[Stored data entries]
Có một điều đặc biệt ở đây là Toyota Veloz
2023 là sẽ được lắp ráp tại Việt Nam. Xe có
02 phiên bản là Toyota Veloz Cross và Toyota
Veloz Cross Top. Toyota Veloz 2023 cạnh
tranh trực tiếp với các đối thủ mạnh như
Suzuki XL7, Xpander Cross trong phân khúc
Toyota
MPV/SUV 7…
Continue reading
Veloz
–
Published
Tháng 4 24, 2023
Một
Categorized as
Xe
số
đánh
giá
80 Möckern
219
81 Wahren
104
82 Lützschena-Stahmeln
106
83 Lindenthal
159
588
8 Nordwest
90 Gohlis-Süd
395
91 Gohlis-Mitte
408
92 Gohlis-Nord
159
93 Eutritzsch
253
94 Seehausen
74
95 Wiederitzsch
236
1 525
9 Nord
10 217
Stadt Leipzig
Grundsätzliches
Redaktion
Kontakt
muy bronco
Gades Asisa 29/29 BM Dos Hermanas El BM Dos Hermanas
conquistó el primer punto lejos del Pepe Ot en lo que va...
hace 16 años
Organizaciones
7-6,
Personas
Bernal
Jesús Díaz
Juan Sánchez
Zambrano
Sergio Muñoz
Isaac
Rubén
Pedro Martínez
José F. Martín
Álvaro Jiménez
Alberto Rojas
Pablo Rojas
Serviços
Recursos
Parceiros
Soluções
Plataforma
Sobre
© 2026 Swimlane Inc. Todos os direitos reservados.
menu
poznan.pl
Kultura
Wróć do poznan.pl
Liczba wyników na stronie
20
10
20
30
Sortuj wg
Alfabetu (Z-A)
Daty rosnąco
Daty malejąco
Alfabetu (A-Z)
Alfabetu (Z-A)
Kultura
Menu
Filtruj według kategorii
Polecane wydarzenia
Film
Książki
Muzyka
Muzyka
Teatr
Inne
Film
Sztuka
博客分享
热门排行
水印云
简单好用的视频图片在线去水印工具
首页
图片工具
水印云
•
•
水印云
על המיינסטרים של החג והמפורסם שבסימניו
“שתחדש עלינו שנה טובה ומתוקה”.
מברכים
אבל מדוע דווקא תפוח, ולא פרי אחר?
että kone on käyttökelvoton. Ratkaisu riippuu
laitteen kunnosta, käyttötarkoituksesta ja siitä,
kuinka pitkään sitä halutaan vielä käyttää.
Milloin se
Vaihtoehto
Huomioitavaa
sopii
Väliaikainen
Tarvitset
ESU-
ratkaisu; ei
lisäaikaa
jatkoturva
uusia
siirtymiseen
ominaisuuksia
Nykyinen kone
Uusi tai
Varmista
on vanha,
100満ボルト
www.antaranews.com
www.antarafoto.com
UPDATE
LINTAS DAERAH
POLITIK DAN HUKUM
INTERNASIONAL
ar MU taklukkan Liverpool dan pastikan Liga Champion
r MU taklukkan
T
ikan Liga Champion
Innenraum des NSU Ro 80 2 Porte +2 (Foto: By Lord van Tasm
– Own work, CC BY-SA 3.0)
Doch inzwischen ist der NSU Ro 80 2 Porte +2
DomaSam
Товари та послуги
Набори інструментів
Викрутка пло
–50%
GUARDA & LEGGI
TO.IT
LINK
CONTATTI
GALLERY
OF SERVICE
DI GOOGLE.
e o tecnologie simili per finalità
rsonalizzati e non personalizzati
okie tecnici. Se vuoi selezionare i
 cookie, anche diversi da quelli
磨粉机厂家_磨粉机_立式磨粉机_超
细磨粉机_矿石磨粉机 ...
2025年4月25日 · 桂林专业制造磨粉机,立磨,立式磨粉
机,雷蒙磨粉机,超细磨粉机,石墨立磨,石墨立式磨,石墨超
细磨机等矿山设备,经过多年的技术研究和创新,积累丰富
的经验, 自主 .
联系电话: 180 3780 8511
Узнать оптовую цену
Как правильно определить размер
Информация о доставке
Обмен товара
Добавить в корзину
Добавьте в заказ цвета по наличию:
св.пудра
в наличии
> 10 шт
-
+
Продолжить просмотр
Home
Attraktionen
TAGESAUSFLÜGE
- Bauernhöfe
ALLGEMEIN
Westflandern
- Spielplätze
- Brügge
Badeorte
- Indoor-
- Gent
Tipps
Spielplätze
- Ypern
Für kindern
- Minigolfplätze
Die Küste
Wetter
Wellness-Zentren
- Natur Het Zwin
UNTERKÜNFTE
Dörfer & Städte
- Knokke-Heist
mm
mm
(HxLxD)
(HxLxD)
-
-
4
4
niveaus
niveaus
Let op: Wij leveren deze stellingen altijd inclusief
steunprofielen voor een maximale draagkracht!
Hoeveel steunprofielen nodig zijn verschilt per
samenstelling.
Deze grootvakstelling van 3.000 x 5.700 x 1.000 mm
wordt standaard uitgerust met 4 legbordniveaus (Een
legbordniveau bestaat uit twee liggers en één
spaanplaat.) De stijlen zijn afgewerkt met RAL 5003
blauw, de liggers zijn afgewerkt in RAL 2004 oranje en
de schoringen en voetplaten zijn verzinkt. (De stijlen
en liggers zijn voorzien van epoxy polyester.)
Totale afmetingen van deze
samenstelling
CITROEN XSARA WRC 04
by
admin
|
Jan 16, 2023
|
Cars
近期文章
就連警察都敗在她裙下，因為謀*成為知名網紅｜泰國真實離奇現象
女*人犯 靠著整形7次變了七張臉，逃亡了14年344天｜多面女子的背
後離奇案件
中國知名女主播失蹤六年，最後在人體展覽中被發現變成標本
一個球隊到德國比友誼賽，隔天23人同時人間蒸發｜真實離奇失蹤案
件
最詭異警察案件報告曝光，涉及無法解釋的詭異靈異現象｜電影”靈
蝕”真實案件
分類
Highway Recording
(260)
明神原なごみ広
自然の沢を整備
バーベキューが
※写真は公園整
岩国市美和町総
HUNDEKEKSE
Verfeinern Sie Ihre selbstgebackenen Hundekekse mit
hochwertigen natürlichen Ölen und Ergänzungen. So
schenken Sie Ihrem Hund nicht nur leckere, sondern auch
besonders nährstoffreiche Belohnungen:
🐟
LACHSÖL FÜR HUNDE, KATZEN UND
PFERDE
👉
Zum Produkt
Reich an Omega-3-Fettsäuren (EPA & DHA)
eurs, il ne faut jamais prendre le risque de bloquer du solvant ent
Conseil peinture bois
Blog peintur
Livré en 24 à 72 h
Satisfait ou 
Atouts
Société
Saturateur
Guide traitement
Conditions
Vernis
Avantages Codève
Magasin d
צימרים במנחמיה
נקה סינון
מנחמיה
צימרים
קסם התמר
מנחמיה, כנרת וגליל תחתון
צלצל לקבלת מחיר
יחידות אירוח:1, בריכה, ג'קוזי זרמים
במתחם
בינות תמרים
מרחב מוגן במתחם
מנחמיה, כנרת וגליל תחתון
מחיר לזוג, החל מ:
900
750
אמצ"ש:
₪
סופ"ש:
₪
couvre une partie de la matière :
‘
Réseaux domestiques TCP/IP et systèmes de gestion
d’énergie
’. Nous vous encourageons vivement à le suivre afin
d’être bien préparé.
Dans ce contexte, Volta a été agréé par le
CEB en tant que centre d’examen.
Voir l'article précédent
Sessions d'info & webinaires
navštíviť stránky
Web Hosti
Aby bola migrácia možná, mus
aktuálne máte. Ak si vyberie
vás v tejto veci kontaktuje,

TASK DETAILS: In the entries above, how many lines hold the word "zijn"? Answer with the number only.

SOLVED PROBLEM: 5